### What to work on
Reproduce the rows below with every instance of "series" replaced by "data series" and nothing else altered. Leave the pictures out.

### Data for review
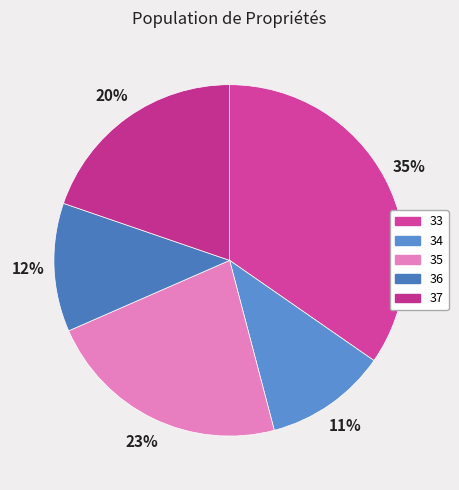

Rank the categories by value from highest to lowest.

33, 35, 37, 36, 34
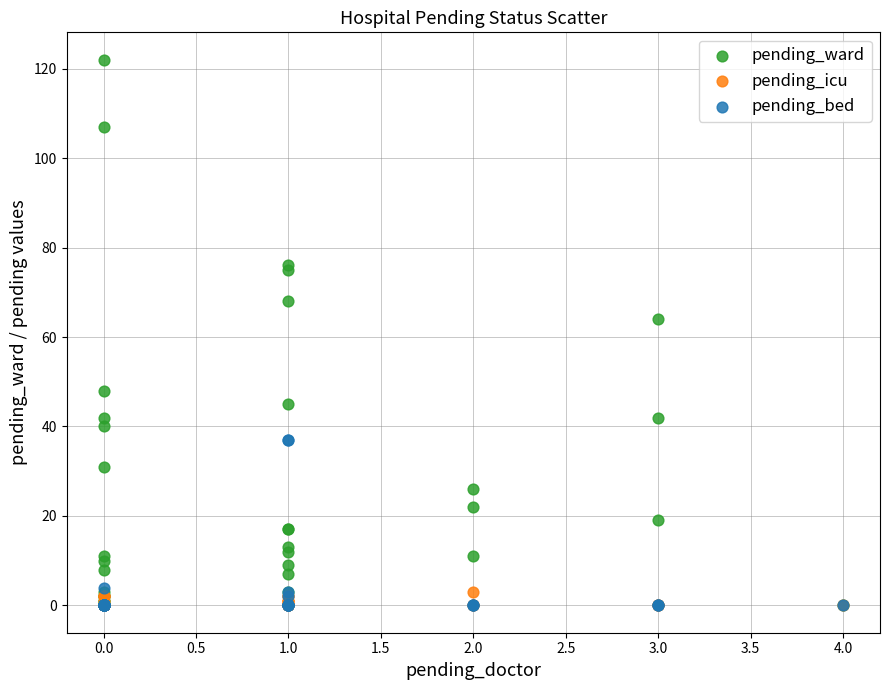

In the pending_ward series, what Y value is closest to 61?

64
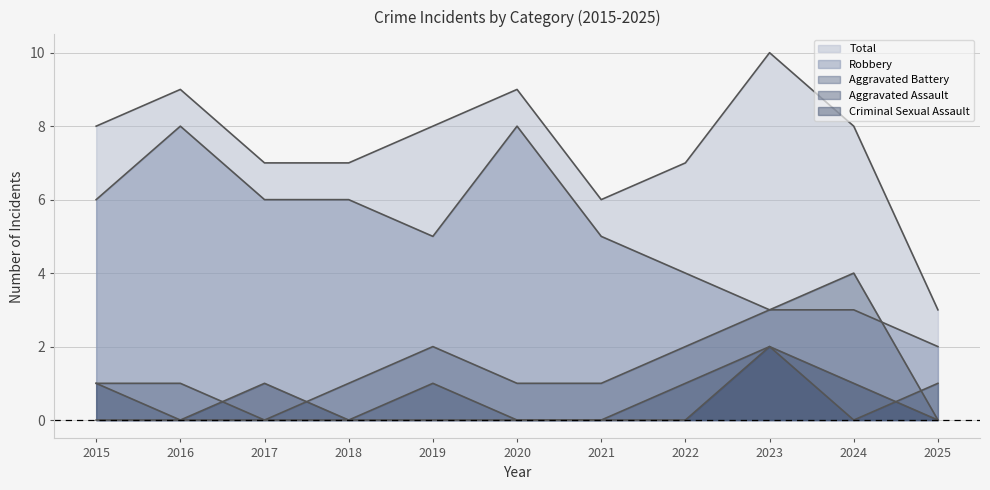

In Criminal Sexual Assault, how many points are higher than both neighbors (excluding endpoints)?

2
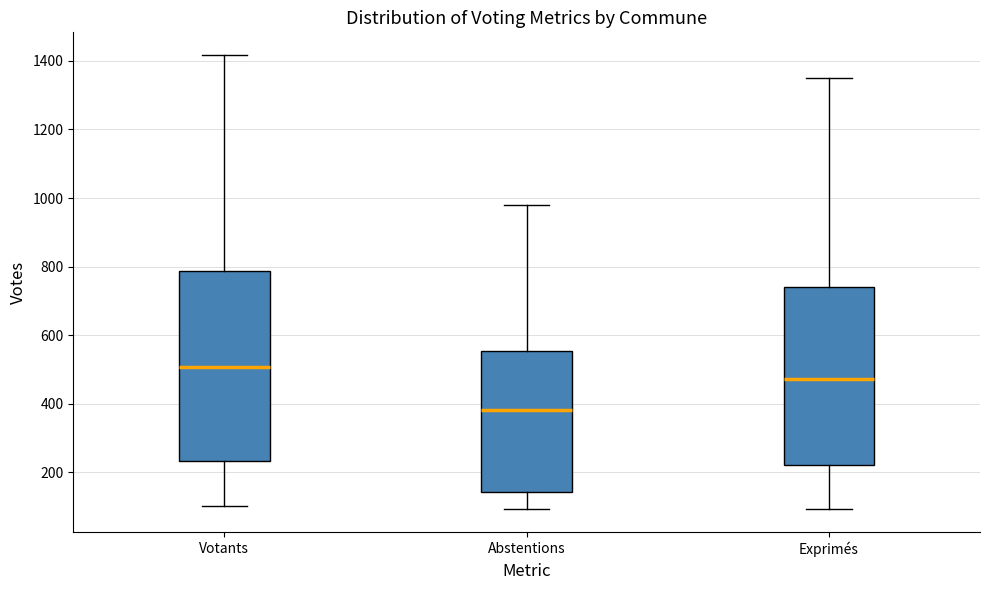

Which box's median line is the highest?

Votants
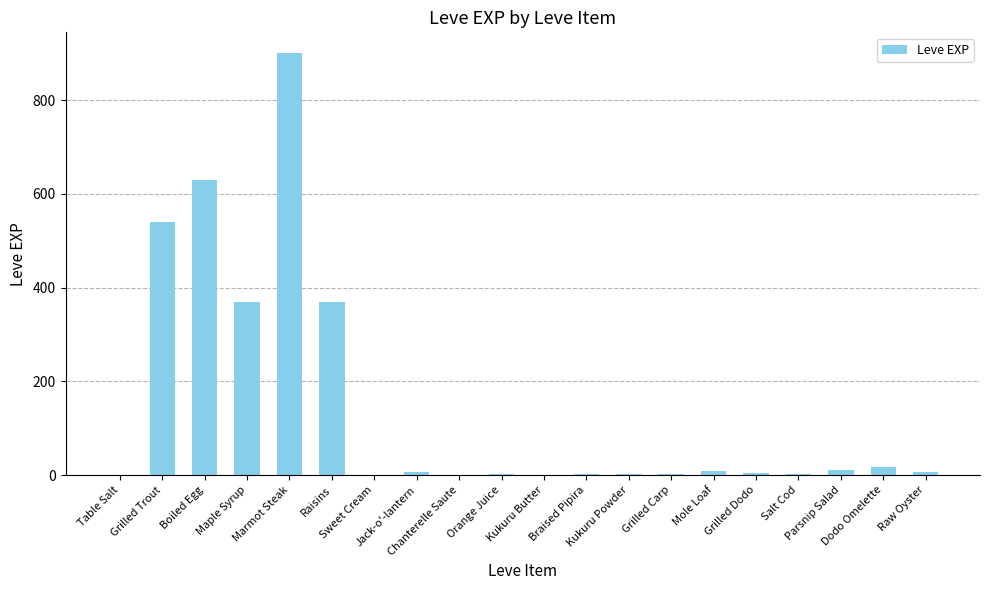

Between Grilled Dodo and Grilled Trout, which is larger?

Grilled Trout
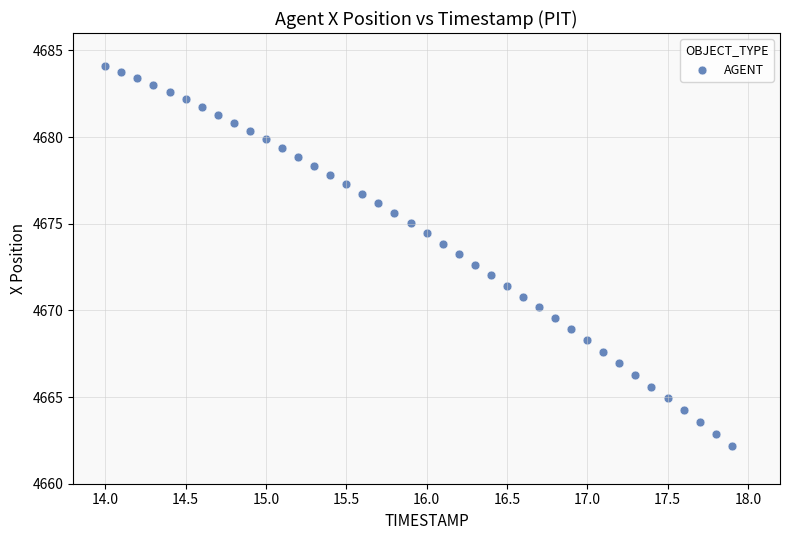

What is the range of Y values (max minus min)?

21.9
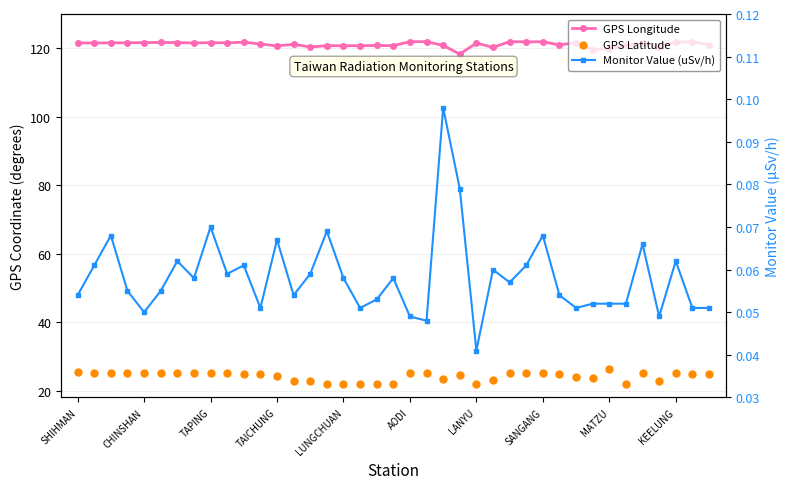

At how many categories does at least one series exceed 111?

39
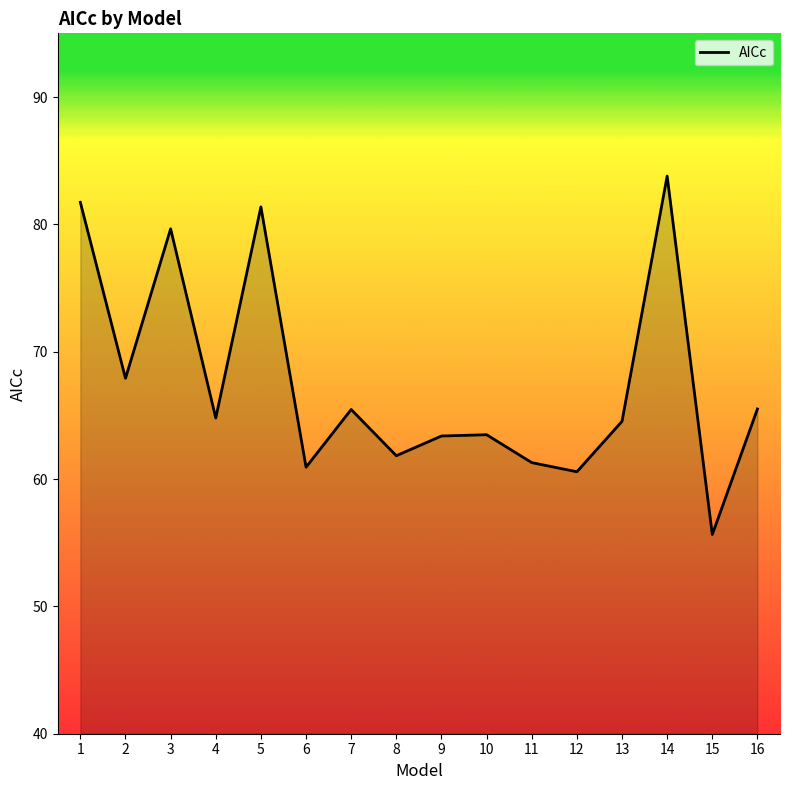

The chart shows a value of 81.2 at 11. True or false?

False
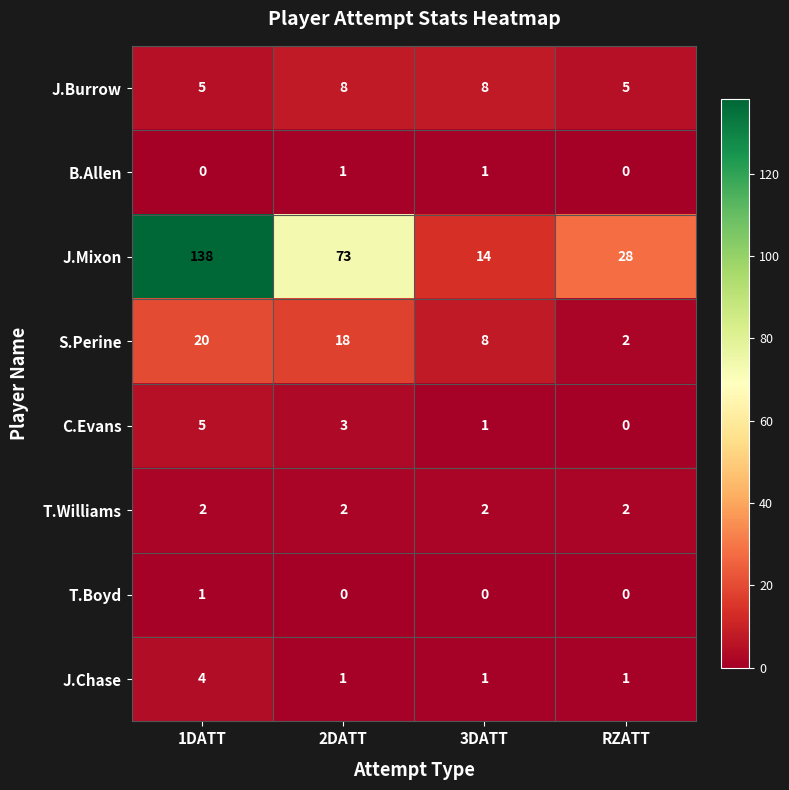

Which series changed the most between 2DATT and 3DATT?

J.Mixon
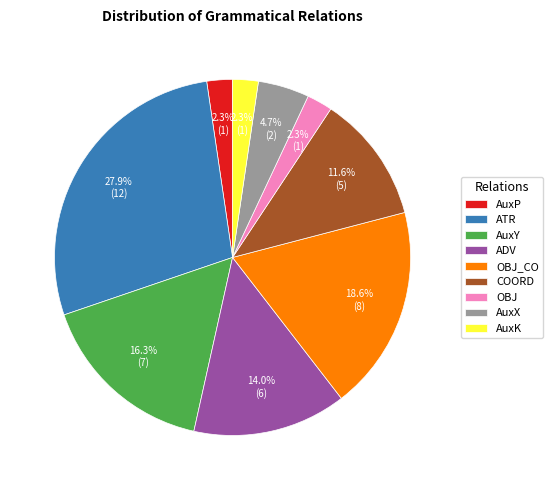

The AuxK slice represents 2% of the pie. True or false?

True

### Reply to the exercise
Rank the categories by value from highest to lowest.

33, 35, 37, 36, 34

In the pending_ward data series, what Y value is closest to 61?

64

In Criminal Sexual Assault, how many points are higher than both neighbors (excluding endpoints)?

2

Which box's median line is the highest?

Votants

Between Grilled Dodo and Grilled Trout, which is larger?

Grilled Trout

What is the range of Y values (max minus min)?

21.9

At how many categories does at least one data series exceed 111?

39

The chart shows a value of 81.2 at 11. True or false?

False

Which data series changed the most between 2DATT and 3DATT?

J.Mixon

The AuxK slice represents 2% of the pie. True or false?

True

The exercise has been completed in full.